Exercise >>
All of the data needs to be printed again, exactly as written.

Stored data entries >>
--- START ---
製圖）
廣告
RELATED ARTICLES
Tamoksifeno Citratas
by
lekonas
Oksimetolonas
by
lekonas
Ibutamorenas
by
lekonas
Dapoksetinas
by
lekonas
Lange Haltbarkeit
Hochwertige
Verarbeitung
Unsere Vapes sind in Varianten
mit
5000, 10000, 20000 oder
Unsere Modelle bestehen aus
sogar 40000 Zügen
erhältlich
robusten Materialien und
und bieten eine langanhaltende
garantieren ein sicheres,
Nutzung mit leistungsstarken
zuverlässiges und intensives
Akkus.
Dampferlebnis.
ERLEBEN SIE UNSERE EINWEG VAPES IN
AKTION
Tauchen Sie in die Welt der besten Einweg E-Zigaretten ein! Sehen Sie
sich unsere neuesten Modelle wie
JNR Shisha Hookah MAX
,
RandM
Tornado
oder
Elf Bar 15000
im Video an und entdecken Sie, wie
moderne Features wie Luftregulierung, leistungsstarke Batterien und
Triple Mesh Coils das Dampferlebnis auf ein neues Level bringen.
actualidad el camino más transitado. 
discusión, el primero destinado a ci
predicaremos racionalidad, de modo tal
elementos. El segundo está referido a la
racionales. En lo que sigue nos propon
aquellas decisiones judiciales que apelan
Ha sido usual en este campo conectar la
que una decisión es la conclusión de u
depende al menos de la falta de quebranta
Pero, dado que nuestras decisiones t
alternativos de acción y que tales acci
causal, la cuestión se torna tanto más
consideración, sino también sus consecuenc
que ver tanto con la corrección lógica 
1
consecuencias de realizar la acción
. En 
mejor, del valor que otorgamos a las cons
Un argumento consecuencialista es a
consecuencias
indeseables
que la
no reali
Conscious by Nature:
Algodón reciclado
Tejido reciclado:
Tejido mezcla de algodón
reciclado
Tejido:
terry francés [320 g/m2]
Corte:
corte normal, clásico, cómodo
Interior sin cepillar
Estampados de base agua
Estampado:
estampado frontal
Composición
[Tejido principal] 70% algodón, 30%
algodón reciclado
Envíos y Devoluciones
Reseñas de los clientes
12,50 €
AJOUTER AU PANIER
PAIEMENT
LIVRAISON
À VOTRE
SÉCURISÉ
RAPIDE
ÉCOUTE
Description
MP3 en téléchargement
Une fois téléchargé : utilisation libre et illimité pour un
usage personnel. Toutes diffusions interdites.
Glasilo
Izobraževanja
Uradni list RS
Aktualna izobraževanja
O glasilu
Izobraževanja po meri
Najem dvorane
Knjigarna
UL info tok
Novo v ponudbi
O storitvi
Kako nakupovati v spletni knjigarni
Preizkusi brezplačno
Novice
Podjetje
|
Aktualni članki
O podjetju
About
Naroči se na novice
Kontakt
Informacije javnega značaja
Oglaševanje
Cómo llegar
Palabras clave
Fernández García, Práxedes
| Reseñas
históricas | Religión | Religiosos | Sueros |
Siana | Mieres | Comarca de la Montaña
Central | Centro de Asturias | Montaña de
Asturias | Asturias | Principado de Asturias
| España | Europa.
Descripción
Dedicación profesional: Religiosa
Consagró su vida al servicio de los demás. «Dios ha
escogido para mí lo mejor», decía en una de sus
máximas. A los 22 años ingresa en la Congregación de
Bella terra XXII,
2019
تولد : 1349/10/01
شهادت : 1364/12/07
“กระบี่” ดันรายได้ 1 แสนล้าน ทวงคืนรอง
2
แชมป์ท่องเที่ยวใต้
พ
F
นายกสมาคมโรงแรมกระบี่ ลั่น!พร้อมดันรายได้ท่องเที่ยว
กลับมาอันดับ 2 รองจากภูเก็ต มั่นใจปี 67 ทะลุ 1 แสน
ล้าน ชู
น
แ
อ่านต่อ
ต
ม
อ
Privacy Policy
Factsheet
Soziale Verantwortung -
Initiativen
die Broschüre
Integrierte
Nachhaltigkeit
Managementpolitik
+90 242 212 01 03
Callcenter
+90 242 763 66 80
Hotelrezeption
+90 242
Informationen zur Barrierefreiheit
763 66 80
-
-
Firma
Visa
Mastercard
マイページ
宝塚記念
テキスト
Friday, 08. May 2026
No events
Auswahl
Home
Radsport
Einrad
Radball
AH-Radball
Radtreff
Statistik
--- END ---
Expected answer >>
製圖）
廣告
RELATED ARTICLES
Tamoksifeno Citratas
by
lekonas
Oksimetolonas
by
lekonas
Ibutamorenas
by
lekonas
Dapoksetinas
by
lekonas
Lange Haltbarkeit
Hochwertige
Verarbeitung
Unsere Vapes sind in Varianten
mit
5000, 10000, 20000 oder
Unsere Modelle bestehen aus
sogar 40000 Zügen
erhältlich
robusten Materialien und
und bieten eine langanhaltende
garantieren ein sicheres,
Nutzung mit leistungsstarken
zuverlässiges und intensives
Akkus.
Dampferlebnis.
ERLEBEN SIE UNSERE EINWEG VAPES IN
AKTION
Tauchen Sie in die Welt der besten Einweg E-Zigaretten ein! Sehen Sie
sich unsere neuesten Modelle wie
JNR Shisha Hookah MAX
,
RandM
Tornado
oder
Elf Bar 15000
im Video an und entdecken Sie, wie
moderne Features wie Luftregulierung, leistungsstarke Batterien und
Triple Mesh Coils das Dampferlebnis auf ein neues Level bringen.
actualidad el camino más transitado. 
discusión, el primero destinado a ci
predicaremos racionalidad, de modo tal
elementos. El segundo está referido a la
racionales. En lo que sigue nos propon
aquellas decisiones judiciales que apelan
Ha sido usual en este campo conectar la
que una decisión es la conclusión de u
depende al menos de la falta de quebranta
Pero, dado que nuestras decisiones t
alternativos de acción y que tales acci
causal, la cuestión se torna tanto más
consideración, sino también sus consecuenc
que ver tanto con la corrección lógica 
1
consecuencias de realizar la acción
. En 
mejor, del valor que otorgamos a las cons
Un argumento consecuencialista es a
consecuencias
indeseables
que la
no reali
Conscious by Nature:
Algodón reciclado
Tejido reciclado:
Tejido mezcla de algodón
reciclado
Tejido:
terry francés [320 g/m2]
Corte:
corte normal, clásico, cómodo
Interior sin cepillar
Estampados de base agua
Estampado:
estampado frontal
Composición
[Tejido principal] 70% algodón, 30%
algodón reciclado
Envíos y Devoluciones
Reseñas de los clientes
12,50 €
AJOUTER AU PANIER
PAIEMENT
LIVRAISON
À VOTRE
SÉCURISÉ
RAPIDE
ÉCOUTE
Description
MP3 en téléchargement
Une fois téléchargé : utilisation libre et illimité pour un
usage personnel. Toutes diffusions interdites.
Glasilo
Izobraževanja
Uradni list RS
Aktualna izobraževanja
O glasilu
Izobraževanja po meri
Najem dvorane
Knjigarna
UL info tok
Novo v ponudbi
O storitvi
Kako nakupovati v spletni knjigarni
Preizkusi brezplačno
Novice
Podjetje
|
Aktualni članki
O podjetju
About
Naroči se na novice
Kontakt
Informacije javnega značaja
Oglaševanje
Cómo llegar
Palabras clave
Fernández García, Práxedes
| Reseñas
históricas | Religión | Religiosos | Sueros |
Siana | Mieres | Comarca de la Montaña
Central | Centro de Asturias | Montaña de
Asturias | Asturias | Principado de Asturias
| España | Europa.
Descripción
Dedicación profesional: Religiosa
Consagró su vida al servicio de los demás. «Dios ha
escogido para mí lo mejor», decía en una de sus
máximas. A los 22 años ingresa en la Congregación de
Bella terra XXII,
2019
تولد : 1349/10/01
شهادت : 1364/12/07
“กระบี่” ดันรายได้ 1 แสนล้าน ทวงคืนรอง
2
แชมป์ท่องเที่ยวใต้
พ
F
นายกสมาคมโรงแรมกระบี่ ลั่น!พร้อมดันรายได้ท่องเที่ยว
กลับมาอันดับ 2 รองจากภูเก็ต มั่นใจปี 67 ทะลุ 1 แสน
ล้าน ชู
น
แ
อ่านต่อ
ต
ม
อ
Privacy Policy
Factsheet
Soziale Verantwortung -
Initiativen
die Broschüre
Integrierte
Nachhaltigkeit
Managementpolitik
+90 242 212 01 03
Callcenter
+90 242 763 66 80
Hotelrezeption
+90 242
Informationen zur Barrierefreiheit
763 66 80
-
-
Firma
Visa
Mastercard
マイページ
宝塚記念
テキスト
Friday, 08. May 2026
No events
Auswahl
Home
Radsport
Einrad
Radball
AH-Radball
Radtreff
Statistik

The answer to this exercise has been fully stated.